Page-level text extractions:

-------

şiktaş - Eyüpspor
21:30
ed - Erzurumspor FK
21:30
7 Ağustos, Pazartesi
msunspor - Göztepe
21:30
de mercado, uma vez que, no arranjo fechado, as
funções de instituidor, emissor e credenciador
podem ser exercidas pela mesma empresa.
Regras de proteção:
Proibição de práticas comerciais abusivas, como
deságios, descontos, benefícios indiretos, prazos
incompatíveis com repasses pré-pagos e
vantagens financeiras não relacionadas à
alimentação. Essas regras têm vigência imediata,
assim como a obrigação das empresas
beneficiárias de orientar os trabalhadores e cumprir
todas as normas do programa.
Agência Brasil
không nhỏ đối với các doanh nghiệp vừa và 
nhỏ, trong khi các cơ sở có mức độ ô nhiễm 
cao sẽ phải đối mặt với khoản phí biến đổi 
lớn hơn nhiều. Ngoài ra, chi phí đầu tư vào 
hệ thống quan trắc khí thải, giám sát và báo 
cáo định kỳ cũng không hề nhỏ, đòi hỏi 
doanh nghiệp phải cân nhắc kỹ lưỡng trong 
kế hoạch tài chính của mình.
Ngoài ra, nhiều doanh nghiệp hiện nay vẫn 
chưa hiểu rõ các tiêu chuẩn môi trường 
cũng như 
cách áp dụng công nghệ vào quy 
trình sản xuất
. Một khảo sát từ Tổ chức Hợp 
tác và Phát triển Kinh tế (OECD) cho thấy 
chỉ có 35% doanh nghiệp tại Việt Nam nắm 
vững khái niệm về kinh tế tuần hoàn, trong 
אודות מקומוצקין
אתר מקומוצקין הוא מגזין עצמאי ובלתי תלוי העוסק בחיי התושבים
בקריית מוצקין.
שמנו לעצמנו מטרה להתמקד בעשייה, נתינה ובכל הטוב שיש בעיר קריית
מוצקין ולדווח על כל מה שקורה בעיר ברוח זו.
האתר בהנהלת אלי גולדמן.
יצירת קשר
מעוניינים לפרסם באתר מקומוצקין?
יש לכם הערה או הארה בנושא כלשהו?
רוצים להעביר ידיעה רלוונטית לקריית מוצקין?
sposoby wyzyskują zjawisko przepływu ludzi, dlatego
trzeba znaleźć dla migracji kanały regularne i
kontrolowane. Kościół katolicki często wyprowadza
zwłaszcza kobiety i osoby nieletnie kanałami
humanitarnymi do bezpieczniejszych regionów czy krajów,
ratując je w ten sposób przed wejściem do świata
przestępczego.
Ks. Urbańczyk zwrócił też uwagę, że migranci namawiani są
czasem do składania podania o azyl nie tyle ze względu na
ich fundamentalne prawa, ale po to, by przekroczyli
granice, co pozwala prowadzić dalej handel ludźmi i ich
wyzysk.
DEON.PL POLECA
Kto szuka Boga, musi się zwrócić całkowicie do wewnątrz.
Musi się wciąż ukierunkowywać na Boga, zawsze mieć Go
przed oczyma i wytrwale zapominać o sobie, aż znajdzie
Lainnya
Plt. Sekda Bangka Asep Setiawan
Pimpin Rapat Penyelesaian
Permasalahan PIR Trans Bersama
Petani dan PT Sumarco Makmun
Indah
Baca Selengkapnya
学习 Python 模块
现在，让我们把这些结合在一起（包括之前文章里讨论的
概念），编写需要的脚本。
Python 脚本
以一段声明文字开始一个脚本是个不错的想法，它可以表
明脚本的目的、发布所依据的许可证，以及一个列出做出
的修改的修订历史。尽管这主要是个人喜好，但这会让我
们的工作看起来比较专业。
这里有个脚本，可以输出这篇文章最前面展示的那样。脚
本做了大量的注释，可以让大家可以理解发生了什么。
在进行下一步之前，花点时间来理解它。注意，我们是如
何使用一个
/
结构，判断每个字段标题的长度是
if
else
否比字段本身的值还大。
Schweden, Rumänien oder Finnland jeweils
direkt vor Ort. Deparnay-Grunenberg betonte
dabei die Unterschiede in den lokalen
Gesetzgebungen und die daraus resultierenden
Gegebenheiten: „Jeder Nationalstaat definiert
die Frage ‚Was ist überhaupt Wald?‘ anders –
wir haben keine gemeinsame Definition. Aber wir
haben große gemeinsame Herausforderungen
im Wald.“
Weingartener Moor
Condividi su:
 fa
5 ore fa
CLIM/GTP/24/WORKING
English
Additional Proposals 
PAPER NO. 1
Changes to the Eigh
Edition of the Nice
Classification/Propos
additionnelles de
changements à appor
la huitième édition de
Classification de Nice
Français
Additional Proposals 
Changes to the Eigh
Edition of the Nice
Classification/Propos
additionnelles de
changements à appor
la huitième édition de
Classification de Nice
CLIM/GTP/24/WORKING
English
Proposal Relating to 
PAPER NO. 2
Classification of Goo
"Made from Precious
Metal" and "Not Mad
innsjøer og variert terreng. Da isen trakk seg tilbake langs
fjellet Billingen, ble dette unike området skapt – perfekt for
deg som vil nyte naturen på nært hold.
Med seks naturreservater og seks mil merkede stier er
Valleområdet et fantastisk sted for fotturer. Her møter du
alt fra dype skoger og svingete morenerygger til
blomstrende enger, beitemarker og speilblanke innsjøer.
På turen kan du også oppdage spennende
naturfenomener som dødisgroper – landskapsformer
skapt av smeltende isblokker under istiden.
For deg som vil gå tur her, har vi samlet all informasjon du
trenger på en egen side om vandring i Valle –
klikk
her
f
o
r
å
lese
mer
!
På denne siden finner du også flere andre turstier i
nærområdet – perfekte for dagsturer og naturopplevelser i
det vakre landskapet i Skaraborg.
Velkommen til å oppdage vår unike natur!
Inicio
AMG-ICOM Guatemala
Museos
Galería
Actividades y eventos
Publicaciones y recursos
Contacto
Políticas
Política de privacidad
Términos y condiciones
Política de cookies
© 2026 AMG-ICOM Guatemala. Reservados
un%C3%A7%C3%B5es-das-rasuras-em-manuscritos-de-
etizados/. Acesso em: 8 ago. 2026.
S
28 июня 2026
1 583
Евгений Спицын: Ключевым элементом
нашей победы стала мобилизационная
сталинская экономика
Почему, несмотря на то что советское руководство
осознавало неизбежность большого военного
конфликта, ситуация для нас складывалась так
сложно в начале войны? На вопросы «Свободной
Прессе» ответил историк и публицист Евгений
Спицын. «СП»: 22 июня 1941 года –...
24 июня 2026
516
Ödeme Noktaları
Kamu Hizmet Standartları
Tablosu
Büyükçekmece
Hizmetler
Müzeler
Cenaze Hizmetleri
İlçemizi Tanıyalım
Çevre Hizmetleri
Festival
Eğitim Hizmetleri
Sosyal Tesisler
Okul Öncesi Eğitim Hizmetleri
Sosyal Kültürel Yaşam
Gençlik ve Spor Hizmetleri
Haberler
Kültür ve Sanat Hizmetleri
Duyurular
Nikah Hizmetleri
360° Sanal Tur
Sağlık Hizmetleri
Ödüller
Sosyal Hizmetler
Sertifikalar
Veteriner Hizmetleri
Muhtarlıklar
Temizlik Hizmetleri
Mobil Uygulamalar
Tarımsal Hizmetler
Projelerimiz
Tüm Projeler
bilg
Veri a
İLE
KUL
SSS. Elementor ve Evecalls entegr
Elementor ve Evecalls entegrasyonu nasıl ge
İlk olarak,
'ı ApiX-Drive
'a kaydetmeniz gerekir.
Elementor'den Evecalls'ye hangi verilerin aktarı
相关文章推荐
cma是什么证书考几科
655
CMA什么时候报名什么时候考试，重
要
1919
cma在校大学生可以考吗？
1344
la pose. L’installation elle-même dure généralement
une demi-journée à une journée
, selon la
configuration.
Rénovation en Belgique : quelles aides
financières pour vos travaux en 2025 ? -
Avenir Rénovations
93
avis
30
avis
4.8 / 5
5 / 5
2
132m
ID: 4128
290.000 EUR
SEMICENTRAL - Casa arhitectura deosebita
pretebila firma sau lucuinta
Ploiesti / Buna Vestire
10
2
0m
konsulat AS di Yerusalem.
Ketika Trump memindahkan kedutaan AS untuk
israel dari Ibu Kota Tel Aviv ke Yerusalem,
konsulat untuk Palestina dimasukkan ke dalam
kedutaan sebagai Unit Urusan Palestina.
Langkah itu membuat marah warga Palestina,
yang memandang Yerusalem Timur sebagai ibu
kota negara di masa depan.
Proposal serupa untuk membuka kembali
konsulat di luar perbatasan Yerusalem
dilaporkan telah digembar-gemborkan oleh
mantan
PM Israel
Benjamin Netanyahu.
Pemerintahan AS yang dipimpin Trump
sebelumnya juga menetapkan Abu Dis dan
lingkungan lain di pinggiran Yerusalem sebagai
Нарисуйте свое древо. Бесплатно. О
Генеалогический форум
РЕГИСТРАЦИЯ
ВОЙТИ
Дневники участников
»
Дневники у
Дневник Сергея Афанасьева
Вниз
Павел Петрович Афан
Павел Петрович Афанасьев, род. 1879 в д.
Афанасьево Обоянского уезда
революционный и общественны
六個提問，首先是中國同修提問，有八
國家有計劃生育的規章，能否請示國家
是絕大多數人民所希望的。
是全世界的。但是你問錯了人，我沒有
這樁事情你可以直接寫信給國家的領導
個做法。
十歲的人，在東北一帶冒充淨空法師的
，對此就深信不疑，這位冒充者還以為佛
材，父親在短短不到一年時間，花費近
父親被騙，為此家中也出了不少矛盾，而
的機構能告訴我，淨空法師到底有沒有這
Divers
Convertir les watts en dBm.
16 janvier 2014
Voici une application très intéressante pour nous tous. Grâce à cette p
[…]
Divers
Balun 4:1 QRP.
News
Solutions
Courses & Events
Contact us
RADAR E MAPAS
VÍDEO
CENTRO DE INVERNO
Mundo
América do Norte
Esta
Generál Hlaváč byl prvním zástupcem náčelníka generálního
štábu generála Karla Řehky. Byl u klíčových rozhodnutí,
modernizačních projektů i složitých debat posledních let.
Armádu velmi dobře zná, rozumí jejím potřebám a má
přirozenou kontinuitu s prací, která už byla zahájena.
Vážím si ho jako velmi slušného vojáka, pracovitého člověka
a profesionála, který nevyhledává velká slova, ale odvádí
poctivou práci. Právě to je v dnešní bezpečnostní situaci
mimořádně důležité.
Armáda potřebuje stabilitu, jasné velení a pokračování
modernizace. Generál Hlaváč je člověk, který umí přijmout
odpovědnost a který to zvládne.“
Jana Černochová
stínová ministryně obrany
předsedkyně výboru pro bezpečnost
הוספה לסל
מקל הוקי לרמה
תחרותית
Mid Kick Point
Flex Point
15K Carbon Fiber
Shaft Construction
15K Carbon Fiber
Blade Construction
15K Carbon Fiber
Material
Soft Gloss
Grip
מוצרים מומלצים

-------

Job item: Retype the portion of the data above that starts on the line with "Ks. Urbańczyk zwrócił" and finishes on the line with "DEON.PL POLECA", including both of those lines.

Solution for this task:
Ks. Urbańczyk zwrócił też uwagę, że migranci namawiani są
czasem do składania podania o azyl nie tyle ze względu na
ich fundamentalne prawa, ale po to, by przekroczyli
granice, co pozwala prowadzić dalej handel ludźmi i ich
wyzysk.
DEON.PL POLECA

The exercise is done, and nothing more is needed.